┌──
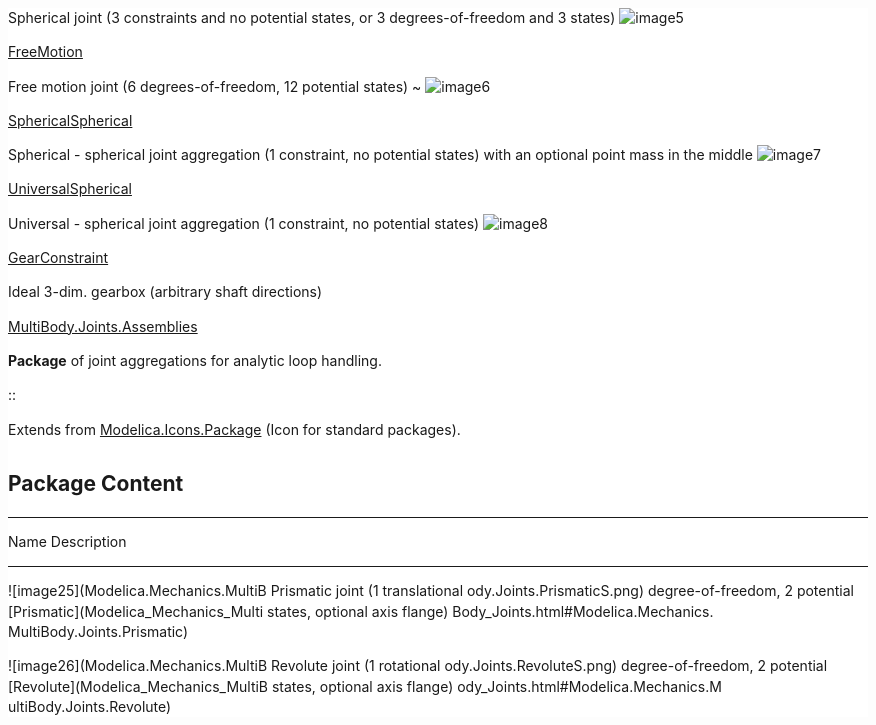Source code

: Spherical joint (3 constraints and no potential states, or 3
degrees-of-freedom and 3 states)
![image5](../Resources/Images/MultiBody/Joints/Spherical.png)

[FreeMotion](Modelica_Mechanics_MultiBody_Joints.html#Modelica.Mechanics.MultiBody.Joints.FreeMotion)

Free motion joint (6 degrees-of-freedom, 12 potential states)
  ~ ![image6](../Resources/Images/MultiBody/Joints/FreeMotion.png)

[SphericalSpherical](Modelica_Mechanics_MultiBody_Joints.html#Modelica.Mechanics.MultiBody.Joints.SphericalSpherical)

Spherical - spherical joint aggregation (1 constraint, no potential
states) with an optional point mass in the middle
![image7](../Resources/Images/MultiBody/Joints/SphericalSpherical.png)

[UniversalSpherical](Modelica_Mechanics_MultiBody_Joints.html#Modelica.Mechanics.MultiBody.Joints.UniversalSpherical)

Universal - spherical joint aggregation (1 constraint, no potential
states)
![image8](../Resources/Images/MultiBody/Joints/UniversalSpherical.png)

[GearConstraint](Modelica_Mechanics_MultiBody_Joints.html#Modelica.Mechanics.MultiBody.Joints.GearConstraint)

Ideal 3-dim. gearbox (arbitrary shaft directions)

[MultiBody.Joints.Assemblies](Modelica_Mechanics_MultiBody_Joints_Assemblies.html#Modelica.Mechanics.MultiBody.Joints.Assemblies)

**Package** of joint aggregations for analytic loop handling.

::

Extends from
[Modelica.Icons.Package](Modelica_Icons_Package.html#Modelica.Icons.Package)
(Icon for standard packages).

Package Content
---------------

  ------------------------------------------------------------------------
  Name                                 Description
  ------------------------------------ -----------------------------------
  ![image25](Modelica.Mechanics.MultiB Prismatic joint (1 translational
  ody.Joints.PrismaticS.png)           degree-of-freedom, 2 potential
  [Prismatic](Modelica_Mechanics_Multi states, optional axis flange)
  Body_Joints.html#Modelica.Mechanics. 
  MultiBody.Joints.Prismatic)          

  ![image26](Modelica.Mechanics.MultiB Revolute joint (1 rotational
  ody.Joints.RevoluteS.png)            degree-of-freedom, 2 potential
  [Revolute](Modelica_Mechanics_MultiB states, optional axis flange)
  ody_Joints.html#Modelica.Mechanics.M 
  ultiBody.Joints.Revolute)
└──
_WORK REQUEST:_ The records above are to be repeated exactly, with every picture removed from the copy.

_RESULT:_
Source code

: Spherical joint (3 constraints and no potential states, or 3
degrees-of-freedom and 3 states)
![image5](../Resources/Images/MultiBody/Joints/Spherical.png)

[FreeMotion](Modelica_Mechanics_MultiBody_Joints.html#Modelica.Mechanics.MultiBody.Joints.FreeMotion)

Free motion joint (6 degrees-of-freedom, 12 potential states)
  ~ ![image6](../Resources/Images/MultiBody/Joints/FreeMotion.png)

[SphericalSpherical](Modelica_Mechanics_MultiBody_Joints.html#Modelica.Mechanics.MultiBody.Joints.SphericalSpherical)

Spherical - spherical joint aggregation (1 constraint, no potential
states) with an optional point mass in the middle
![image7](../Resources/Images/MultiBody/Joints/SphericalSpherical.png)

[UniversalSpherical](Modelica_Mechanics_MultiBody_Joints.html#Modelica.Mechanics.MultiBody.Joints.UniversalSpherical)

Universal - spherical joint aggregation (1 constraint, no potential
states)
![image8](../Resources/Images/MultiBody/Joints/UniversalSpherical.png)

[GearConstraint](Modelica_Mechanics_MultiBody_Joints.html#Modelica.Mechanics.MultiBody.Joints.GearConstraint)

Ideal 3-dim. gearbox (arbitrary shaft directions)

[MultiBody.Joints.Assemblies](Modelica_Mechanics_MultiBody_Joints_Assemblies.html#Modelica.Mechanics.MultiBody.Joints.Assemblies)

**Package** of joint aggregations for analytic loop handling.

::

Extends from
[Modelica.Icons.Package](Modelica_Icons_Package.html#Modelica.Icons.Package)
(Icon for standard packages).

Package Content
---------------

  ------------------------------------------------------------------------
  Name                                 Description
  ------------------------------------ -----------------------------------
  ![image25](Modelica.Mechanics.MultiB Prismatic joint (1 translational
  ody.Joints.PrismaticS.png)           degree-of-freedom, 2 potential
  [Prismatic](Modelica_Mechanics_Multi states, optional axis flange)
  Body_Joints.html#Modelica.Mechanics. 
  MultiBody.Joints.Prismatic)          

  ![image26](Modelica.Mechanics.MultiB Revolute joint (1 rotational
  ody.Joints.RevoluteS.png)            degree-of-freedom, 2 potential
  [Revolute](Modelica_Mechanics_MultiB states, optional axis flange)
  ody_Joints.html#Modelica.Mechanics.M 
  ultiBody.Joints.Revolute)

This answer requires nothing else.